* [What you will do]:
Write out the data word for word and omit every picture.

===== Input =====

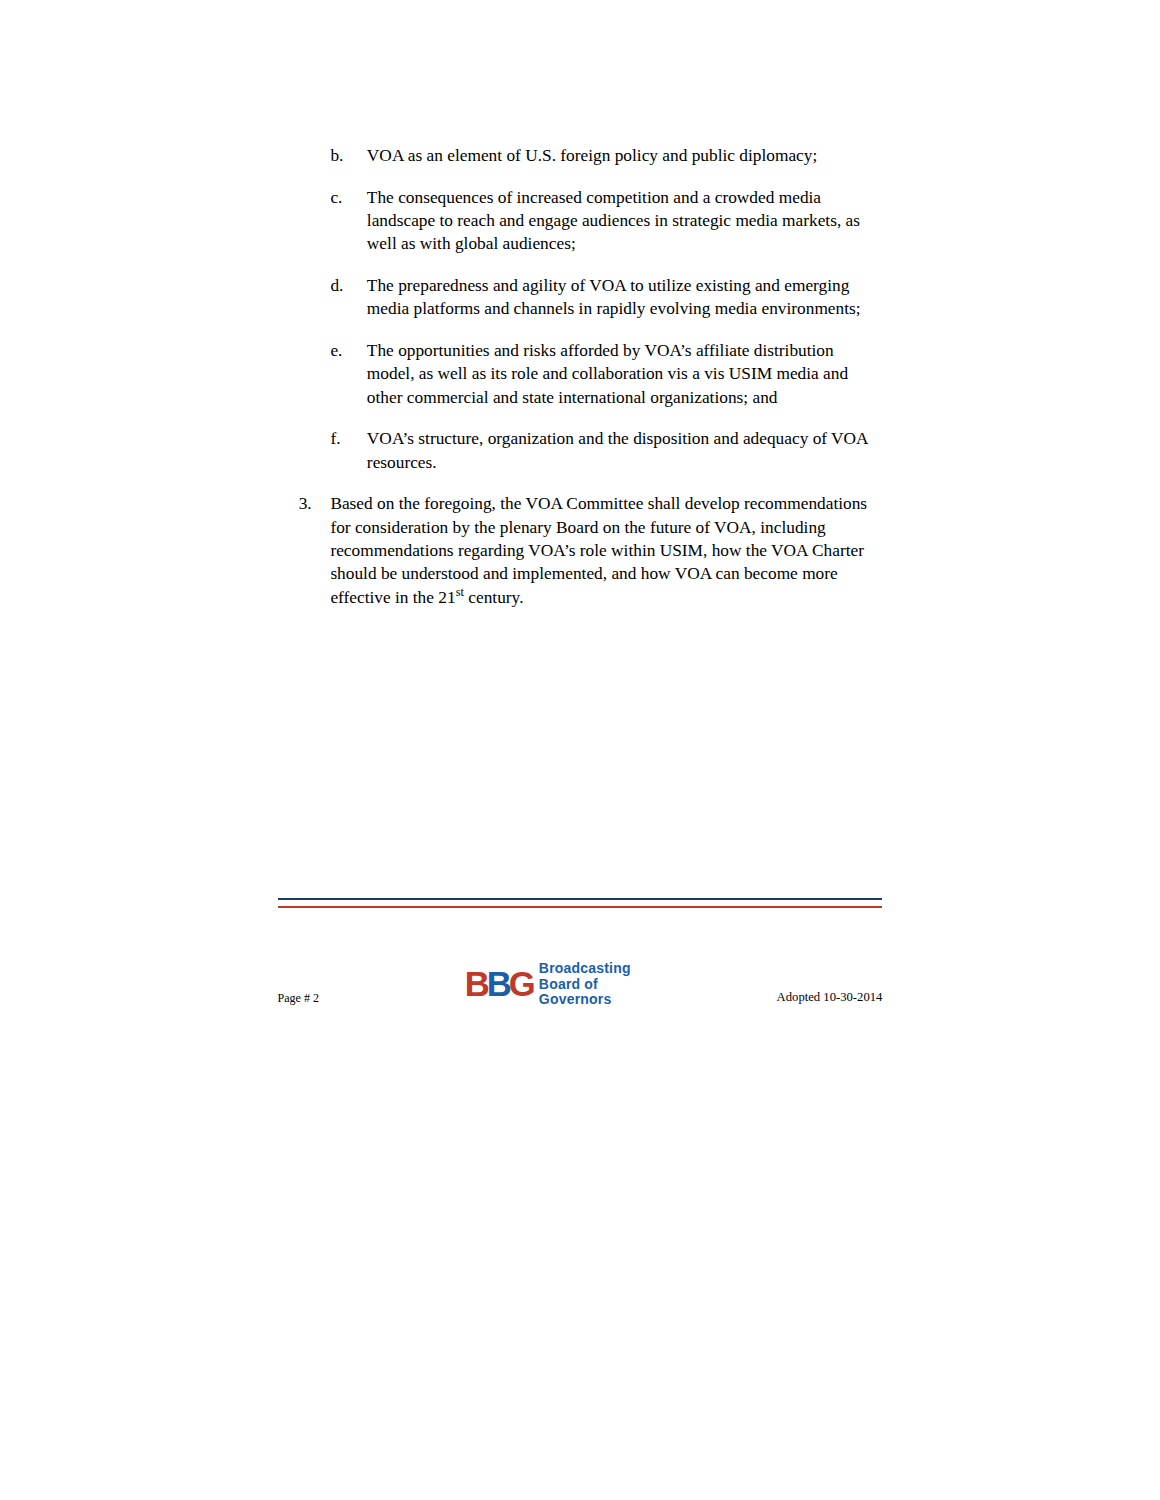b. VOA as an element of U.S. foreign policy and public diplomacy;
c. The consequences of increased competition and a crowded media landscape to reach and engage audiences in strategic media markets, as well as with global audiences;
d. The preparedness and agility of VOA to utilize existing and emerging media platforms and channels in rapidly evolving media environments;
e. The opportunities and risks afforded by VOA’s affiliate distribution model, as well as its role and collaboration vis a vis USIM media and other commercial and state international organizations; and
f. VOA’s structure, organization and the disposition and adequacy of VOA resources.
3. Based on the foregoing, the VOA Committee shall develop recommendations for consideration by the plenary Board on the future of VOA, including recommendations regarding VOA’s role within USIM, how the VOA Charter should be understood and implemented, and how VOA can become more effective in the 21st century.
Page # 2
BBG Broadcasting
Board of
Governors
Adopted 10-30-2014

=====

* [Expected output]:
b. VOA as an element of U.S. foreign policy and public diplomacy;
c. The consequences of increased competition and a crowded media landscape to reach and engage audiences in strategic media markets, as well as with global audiences;
d. The preparedness and agility of VOA to utilize existing and emerging media platforms and channels in rapidly evolving media environments;
e. The opportunities and risks afforded by VOA’s affiliate distribution model, as well as its role and collaboration vis a vis USIM media and other commercial and state international organizations; and
f. VOA’s structure, organization and the disposition and adequacy of VOA resources.
3. Based on the foregoing, the VOA Committee shall develop recommendations for consideration by the plenary Board on the future of VOA, including recommendations regarding VOA’s role within USIM, how the VOA Charter should be understood and implemented, and how VOA can become more effective in the 21st century.
Page # 2
BBG Broadcasting
Board of
Governors
Adopted 10-30-2014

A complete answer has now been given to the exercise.